Excerpted text
Content starts

Is it safe to rcu_read_unlock here while we're still in the middle of the array processing? What happens if something else updates the xarray? is the for_each_marked safe?

> -		if (!net_eq(devlink_net(devlink), sock_net(msg->sk))) {
> -			devlink_put(devlink);
> -			continue;
> -		}
> +		if (!net_eq(devlink_net(devlink), sock_net(msg->sk)))
> +			goto retry;
> 

Ahh retry is at the end of the loop, so we'll just skip this one and move to the next one without needing to duplicate both devlink_put and rcu_read_lock.. ok.

> -		if (idx < start) {
> -			idx++;
> -			devlink_put(devlink);
> -			continue;
> -		}
> +		if (idx < start)
> +			goto inc;
> 
>  		err = devlink_nl_fill(msg, devlink, DEVLINK_CMD_NEW,
>  				      NETLINK_CB(cb->skb).portid,
>  				      cb->nlh->nlmsg_seq, NLM_F_MULTI);
> -		devlink_put(devlink);
> -		if (err)
> +		if (err) {
> +			devlink_put(devlink);
>  			goto out;
> +		}
> +inc:
>  		idx++;
> +retry:
> +		devlink_put(devlink);
> +		rcu_read_lock();
>  	}
> +	rcu_read_unlock();
>  out:
>  	mutex_unlock(&devlink_mutex);
> 
> @@ -1495,9 +1514,11 @@ static int devlink_nl_cmd_port_get_dumpit(struct
> sk_buff *msg,
>  	int err;
> 
>  	mutex_lock(&devlink_mutex);
> +	rcu_read_lock();
>  	xa_for_each_marked(&devlinks, index, devlink, DEVLINK_REGISTERED) {
>  		if (!devlink_try_get(devlink))

Content ends

Exercises
A) Answer these questions about the devlink patch review:
(i) Where in the loop does the reviewer say the retry label sits?
(ii) In the patched code, which label does the code jump to when idx is less than start?
(iii) In the hunk for devlink_nl_cmd_port_get_dumpit, what call is added right after mutex_lock(&devlink_mutex);?
B) In the devlink patch review, quote the part that opens with the words containing "Is it safe to" and closes with "and rcu_read_lock.. ok.".
C) Write what comes next in the devlink patch review, picking up after its last line.

Information
Content starts

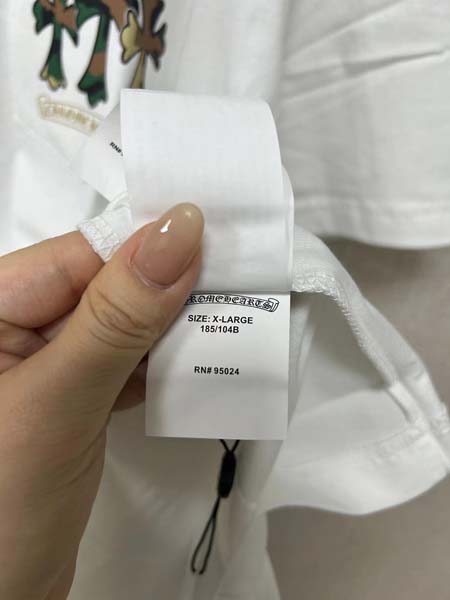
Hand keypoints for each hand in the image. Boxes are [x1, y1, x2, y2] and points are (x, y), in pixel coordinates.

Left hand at [0, 203, 202, 599]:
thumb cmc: (1, 502)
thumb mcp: (59, 398)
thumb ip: (118, 315)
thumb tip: (179, 231)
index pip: (82, 254)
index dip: (150, 245)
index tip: (221, 239)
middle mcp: (14, 328)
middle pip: (106, 287)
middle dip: (169, 289)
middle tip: (241, 282)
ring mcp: (46, 367)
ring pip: (122, 327)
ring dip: (172, 331)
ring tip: (231, 322)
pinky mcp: (72, 401)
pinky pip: (123, 365)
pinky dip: (160, 366)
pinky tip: (197, 365)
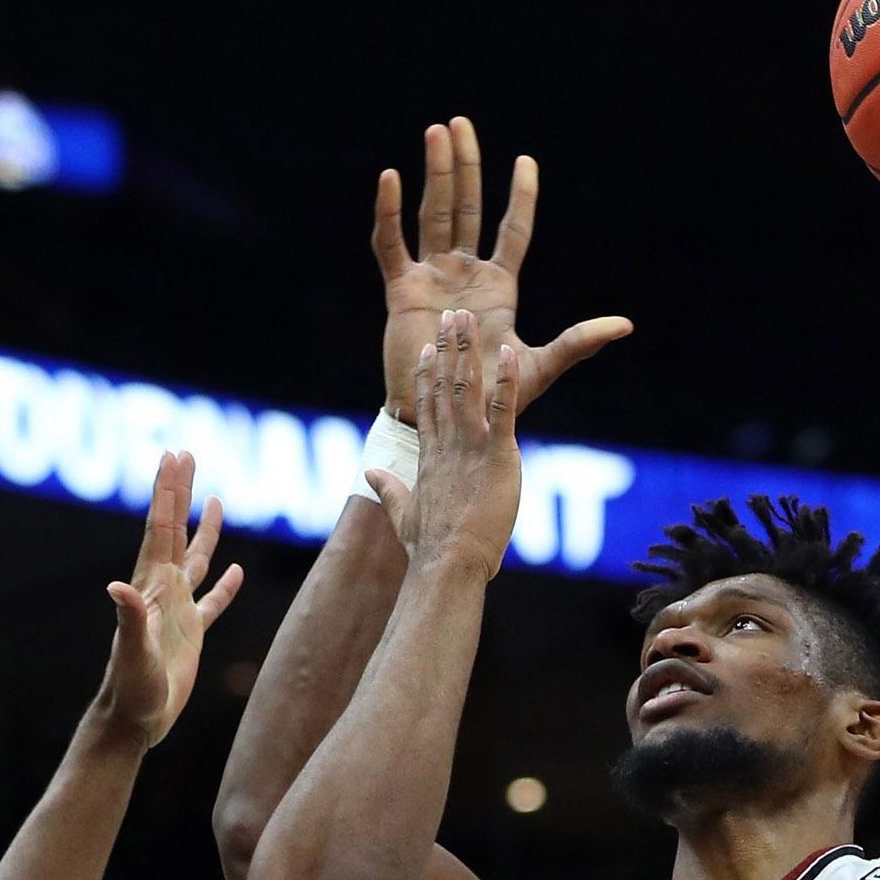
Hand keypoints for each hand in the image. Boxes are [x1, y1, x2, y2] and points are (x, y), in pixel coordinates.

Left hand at [101, 450, 245, 746]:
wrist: (134, 721)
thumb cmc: (131, 690)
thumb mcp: (132, 654)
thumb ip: (130, 619)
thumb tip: (119, 586)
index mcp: (152, 587)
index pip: (161, 529)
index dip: (168, 492)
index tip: (173, 457)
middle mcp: (164, 591)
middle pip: (175, 530)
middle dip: (180, 493)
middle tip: (185, 455)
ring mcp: (179, 611)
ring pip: (196, 559)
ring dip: (204, 530)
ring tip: (214, 499)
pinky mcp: (191, 635)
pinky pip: (213, 602)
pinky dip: (225, 584)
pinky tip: (236, 571)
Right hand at [364, 310, 521, 573]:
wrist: (447, 564)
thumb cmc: (428, 548)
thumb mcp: (403, 514)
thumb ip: (388, 490)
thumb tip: (369, 476)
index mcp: (430, 456)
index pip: (426, 406)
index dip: (427, 375)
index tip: (428, 348)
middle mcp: (447, 443)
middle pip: (445, 385)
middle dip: (449, 347)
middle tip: (453, 315)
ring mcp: (469, 446)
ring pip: (467, 387)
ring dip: (469, 350)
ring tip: (470, 318)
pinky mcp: (496, 454)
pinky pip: (503, 409)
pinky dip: (506, 379)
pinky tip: (510, 352)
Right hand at [374, 116, 631, 423]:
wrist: (443, 420)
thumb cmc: (491, 398)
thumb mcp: (540, 365)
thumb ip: (578, 342)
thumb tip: (626, 326)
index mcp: (499, 286)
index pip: (513, 229)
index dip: (520, 196)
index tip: (526, 161)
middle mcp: (463, 274)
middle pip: (465, 207)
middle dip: (463, 165)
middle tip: (459, 123)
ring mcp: (430, 278)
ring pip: (432, 214)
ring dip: (434, 172)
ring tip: (436, 131)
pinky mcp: (400, 292)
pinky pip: (391, 244)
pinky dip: (389, 212)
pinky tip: (391, 177)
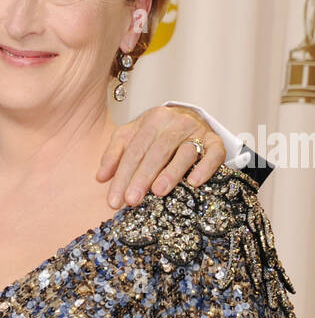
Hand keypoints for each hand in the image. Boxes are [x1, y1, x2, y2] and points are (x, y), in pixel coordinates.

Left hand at [97, 106, 223, 208]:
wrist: (190, 117)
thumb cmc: (157, 133)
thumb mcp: (132, 136)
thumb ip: (115, 154)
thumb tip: (100, 177)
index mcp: (152, 120)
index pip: (134, 151)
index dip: (122, 176)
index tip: (114, 200)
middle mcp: (175, 123)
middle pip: (156, 152)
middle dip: (142, 178)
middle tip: (132, 201)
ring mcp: (197, 131)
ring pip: (184, 153)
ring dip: (171, 173)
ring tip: (158, 192)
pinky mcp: (216, 142)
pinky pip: (213, 154)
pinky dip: (204, 168)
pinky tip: (194, 183)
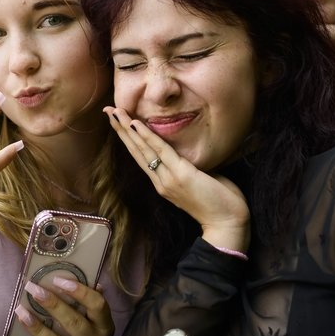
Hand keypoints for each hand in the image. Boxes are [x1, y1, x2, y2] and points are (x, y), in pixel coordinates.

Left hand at [15, 277, 113, 335]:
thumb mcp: (96, 325)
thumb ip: (91, 305)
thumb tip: (91, 280)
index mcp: (104, 327)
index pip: (97, 305)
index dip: (80, 291)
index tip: (58, 279)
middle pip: (73, 322)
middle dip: (52, 304)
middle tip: (32, 288)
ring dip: (36, 326)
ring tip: (20, 311)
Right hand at [105, 107, 250, 250]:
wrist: (227, 224)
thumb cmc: (218, 202)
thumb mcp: (197, 181)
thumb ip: (187, 167)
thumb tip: (188, 152)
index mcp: (163, 183)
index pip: (141, 156)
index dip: (128, 138)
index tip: (117, 121)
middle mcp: (160, 181)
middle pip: (136, 151)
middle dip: (121, 130)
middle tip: (107, 111)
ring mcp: (168, 179)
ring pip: (143, 150)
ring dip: (128, 129)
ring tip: (115, 112)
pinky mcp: (180, 175)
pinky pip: (161, 152)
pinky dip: (147, 137)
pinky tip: (136, 124)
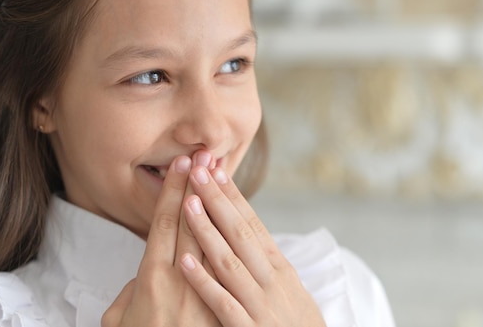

Content ends

List of answers
A)
(i) At the end of the loop.
(ii) inc
(iii) rcu_read_lock();

B)
Is it safe to rcu_read_unlock here while we're still in the middle of the array processing? What happens if something else updates the xarray? is the for_each_marked safe?

> -		if (!net_eq(devlink_net(devlink), sock_net(msg->sk))) {
> -			devlink_put(devlink);
> -			continue;
> -		}
> +		if (!net_eq(devlink_net(devlink), sock_net(msg->sk)))
> +			goto retry;
> 

Ahh retry is at the end of the loop, so we'll just skip this one and move to the next one without needing to duplicate both devlink_put and rcu_read_lock.. ok.

C)
>  			continue;
> +		rcu_read_unlock();
> 
>  		if (!net_eq(devlink_net(devlink), sock_net(msg->sk)))
>  			goto retry;
> @@ -1523,7 +1544,9 @@ static int devlink_nl_cmd_port_get_dumpit(struct
> sk_buff *msg,
>  		devl_unlock(devlink);
>  retry:
>  		devlink_put(devlink);
> +		rcu_read_lock();
>  	}
> +	rcu_read_unlock();
>  out:
>  	mutex_unlock(&devlink_mutex);
> 
> @@ -2177,9 +2200,11 @@ static int devlink_nl_cmd_linecard_get_dumpit(struct
> sk_buff *msg,
>  	int err;
> 
>  	mutex_lock(&devlink_mutex);
> +	rcu_read_lock();
>  	xa_for_each_marked(&devlinks, index, devlink, DEVLINK_REGISTERED) {
>  		if (!devlink_try_get(devlink))
>  			continue;
> +		rcu_read_unlock();
> 
>  		if (!net_eq(devlink_net(devlink), sock_net(msg->sk)))
>  			goto retry;
> @@ -2208,7 +2233,9 @@ static int devlink_nl_cmd_linecard_get_dumpit(struct
> sk_buff *msg,
>  		mutex_unlock(&devlink->linecards_lock);
>  retry:
>  		devlink_put(devlink);
> +		rcu_read_lock();
>  	}
> +	rcu_read_unlock();
>  out:
>  	mutex_unlock(&devlink_mutex);
> 
> @@ -2449,9 +2476,11 @@ static int devlink_nl_cmd_sb_get_dumpit(struct
> sk_buff *msg,
>  	int err;
> 
>  	mutex_lock(&devlink_mutex);
> +	rcu_read_lock();
>  	xa_for_each_marked(&devlinks, index, devlink, DEVLINK_REGISTERED) {
>  		if (!devlink_try_get(devlink))
>  			continue;
> +		rcu_read_unlock();
> 
>  		if (!net_eq(devlink_net(devlink), sock_net(msg->sk)))
>  			goto retry;
> @@ -2477,7 +2506,9 @@ static int devlink_nl_cmd_sb_get_dumpit(struct
> sk_buff *msg,
>  		devl_unlock(devlink);
>  retry:
>  		devlink_put(devlink);
> +		rcu_read_lock();
>  	}
> +	rcu_read_unlock();
>  out:
>  	mutex_unlock(&devlink_mutex);
> 
> @@ -2601,9 +2632,11 @@ static int devlink_nl_cmd_sb_pool_get_dumpit(struct
> sk_buff *msg,
>  	int err = 0;
> 
>  	mutex_lock(&devlink_mutex);
> +	rcu_read_lock();
>  	xa_for_each_marked(&devlinks, index, devlink, DEVLINK_REGISTERED) {
>  		if (!devlink_try_get(devlink))
>  			continue;
> +		rcu_read_unlock();
> 
>  		if (!net_eq(devlink_net(devlink), sock_net(msg->sk)) ||
>  		    !devlink->ops->sb_pool_get)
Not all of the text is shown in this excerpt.